# Timing for Relatives Permit



## MrTshiko (May 27, 2014)

Hello All,

I am currently in country on a Relatives Permit that expires in November. I applied for a Permanent Residence Permit based on my spousal relationship (my wife is a SA citizen( back in October of 2015 and have not heard back yet. I'm not optimistic I will get my PRP before my current relatives permit expires.

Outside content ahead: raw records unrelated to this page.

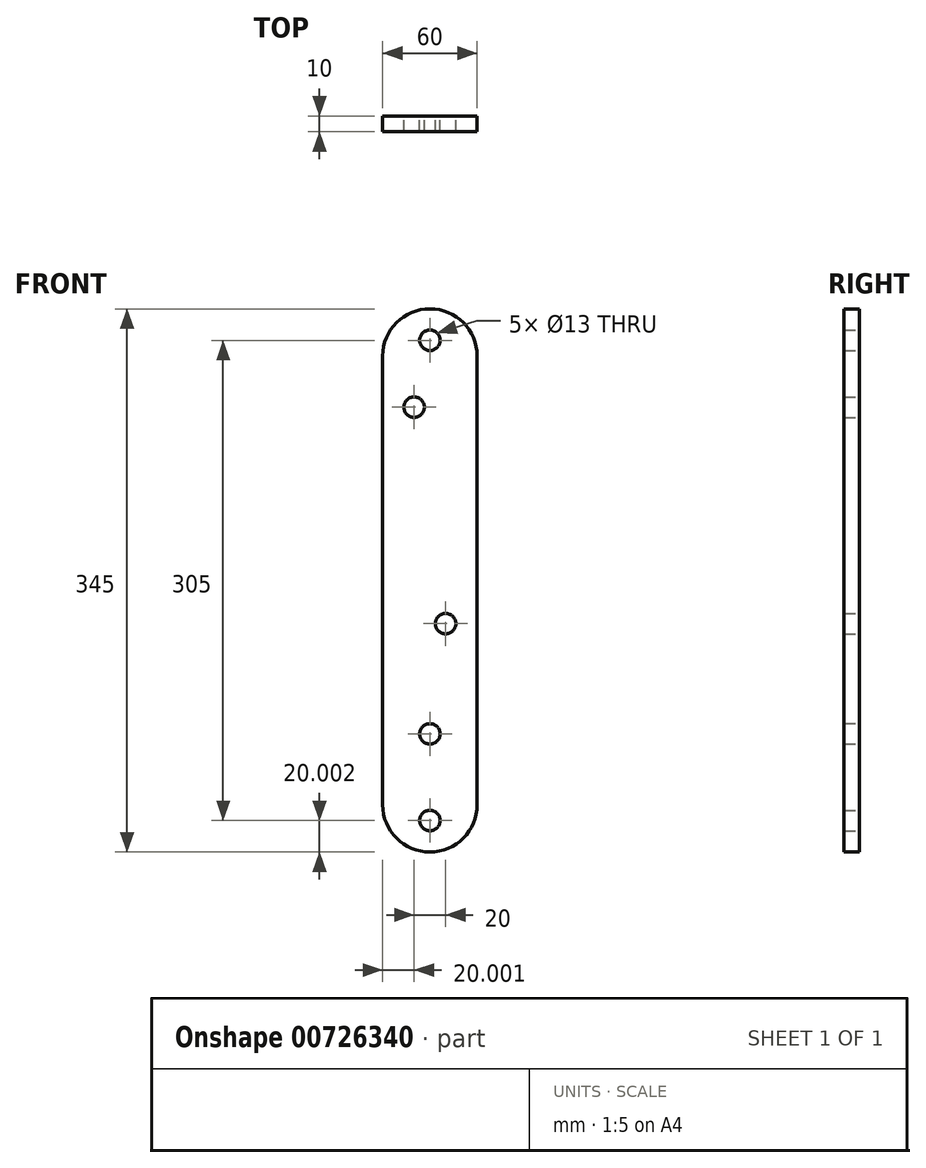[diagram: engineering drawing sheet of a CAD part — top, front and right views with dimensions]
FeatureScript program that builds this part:
annotation { "Feature Type Name" : "Feature", "Feature Type Description" : "" }
export const myFeature = defineFeature(function(context is Context, id is Id, definition is map)
    precondition{}
    {
        {
            var Q0;
            Q0=qCreatedBy(makeId("Front.planeOp"),FACE);
            var sketch = newSketch(context, id + "F0", { "sketchPlane" : qUnion([Q0])});
            skLineSegment(sketch, "E0", {"start": v(-45.12, 269.95) * mm, "end": v(-45.12, -15.05) * mm});
            skLineSegment(sketch, "E1", {"start": v(14.88, 269.95) * mm, "end": v(14.88, -15.05) * mm});
            skArc(sketch, "E2", {"start": v(14.88, 269.95) * mm, "mid": v(-15.12, 299.95) * mm, "end": v(-45.12, 269.95) * mm});
            skArc(sketch, "E3", {"start": v(-45.12, -15.05) * mm, "mid": v(-15.12, -45.05) * mm, "end": v(14.88, -15.05) * mm});
            skLineSegment(sketch, "E4", {"start": v(-15.12, 321.16) * mm, "end": v(-15.12, -130.72) * mm, "construction": true});
            skLineSegment(sketch, "E5", {"start": v(-76.86, 99.95) * mm, "end": v(58.35, 99.95) * mm, "construction": true});
            skPoint(sketch, "E6", {"position": v(-15.12, -25.05) * mm});
            skPoint(sketch, "E7", {"position": v(-15.12, 29.95) * mm});
            skPoint(sketch, "E8", {"position": v(-15.12, 279.95) * mm});
            skLineSegment(sketch, "E9", {"start": v(-5.12, 312.88) * mm, "end": v(-5.12, -101.4) * mm, "construction": true});
            skPoint(sketch, "E10", {"position": v(-5.12, 99.95) * mm});
            skLineSegment(sketch, "E11", {"start": v(-25.12, 310.87) * mm, "end": v(-25.12, -84.1) * mm, "construction": true});
            skPoint(sketch, "E12", {"position": v(-25.12, 237.45) * mm});
            skSolve(sketch);
        }
        {
            var Q0;
            Q0 = qSketchRegion(id + "F0", true);
            extrude(context, id + "F1", {"entities" : qUnion([Q0]), "depth" : 10 * mm, "offsetDistance" : 25 * mm});
        }
        {
            var Q0;
            Q0=sQuery(id+"F0.wireOp",VERTEX,"E7");
            var Q1;
            Q1=sQuery(id+"F0.wireOp",VERTEX,"E6");
            var Q2;
            Q2=makeQuery(id+"F1.opExtrude","SWEPT_BODY",BODY,{"disambiguationData":[OSD([sQuery(id+"F0.wireOp",EDGE,"E0"),sQuery(id+"F0.wireOp",EDGE,"E1"),sQuery(id+"F0.wireOp",EDGE,"E2"),sQuery(id+"F0.wireOp",EDGE,"E3")])]});
            hole(context, id + "F2", {"style" : HoleStyle.SIMPLE, "endStyle" : HoleEndStyle.THROUGH, "oppositeDirection" : true, "holeDiameter" : 13 * mm, "majorDiameter" : 5 * mm, "isTappedThrough" : true, "tappedDepth" : 12 * mm, "tapClearance" : 3, "locations" : qUnion([Q0, Q1]), "scope" : qUnion([Q2])});
        }
        {
            var Q0;
            Q0=sQuery(id+"F0.wireOp",VERTEX,"E8");
            var Q1;
            Q1=makeQuery(id+"F1.opExtrude","SWEPT_BODY",BODY,{"disambiguationData":[OSD([sQuery(id+"F0.wireOp",EDGE,"E0"),sQuery(id+"F0.wireOp",EDGE,"E1"),sQuery(id+"F0.wireOp",EDGE,"E2"),sQuery(id+"F0.wireOp",EDGE,"E3")])]});
            hole(context, id + "F3", {"style" : HoleStyle.SIMPLE, "endStyle" : HoleEndStyle.THROUGH, "oppositeDirection" : true, "holeDiameter" : 13 * mm, "majorDiameter" : 5 * mm, "isTappedThrough" : true, "tappedDepth" : 12 * mm, "tapClearance" : 3, "locations" : qUnion([Q0]), "scope" : qUnion([Q1])});
        }
        {
            var Q0;
            Q0=sQuery(id+"F0.wireOp",VERTEX,"E12");
            var Q1;
            Q1=sQuery(id+"F0.wireOp",VERTEX,"E10");
            var Q2;
            Q2=makeQuery(id+"F1.opExtrude","SWEPT_BODY",BODY,{"disambiguationData":[OSD([sQuery(id+"F0.wireOp",EDGE,"E0"),sQuery(id+"F0.wireOp",EDGE,"E1"),sQuery(id+"F0.wireOp",EDGE,"E2"),sQuery(id+"F0.wireOp",EDGE,"E3")])]});
            hole(context, id + "F4", {"style" : HoleStyle.SIMPLE, "endStyle" : HoleEndStyle.THROUGH, "oppositeDirection" : true, "holeDiameter" : 13 * mm, "majorDiameter" : 5 * mm, "isTappedThrough" : true, "tappedDepth" : 12 * mm, "tapClearance" : 3, "locations" : qUnion([Q0, Q1]), "scope" : qUnion([Q2])});
        }
    });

Does anyone know the average processing time for a relatives permit? I applied for my current relatives permit through the SA consulate in Washington DC so this will be my first time applying for a relatives permit in South Africa. 

Thanks!


----------



## Bwixie (Mar 11, 2014)

MrTshiko said:


> Hello All,
> 
> I am currently in country on a Relatives Permit that expires in November. I applied for a Permanent Residence Permit based on my spousal relationship (my wife is a SA citizen( back in October of 2015 and have not heard back yet. I'm not optimistic I will get my PRP before my current relatives permit expires.
> 
> ...


Hi there

My son's relative permit (he's a minor) was issued in just under 4 weeks. But then again, there is no consistency with Home Affairs.


----------



## LegalMan (Dec 26, 2012)

Hi Mr Tshiko, PR can take anything between 8 - 12 months before you can get a result.


----------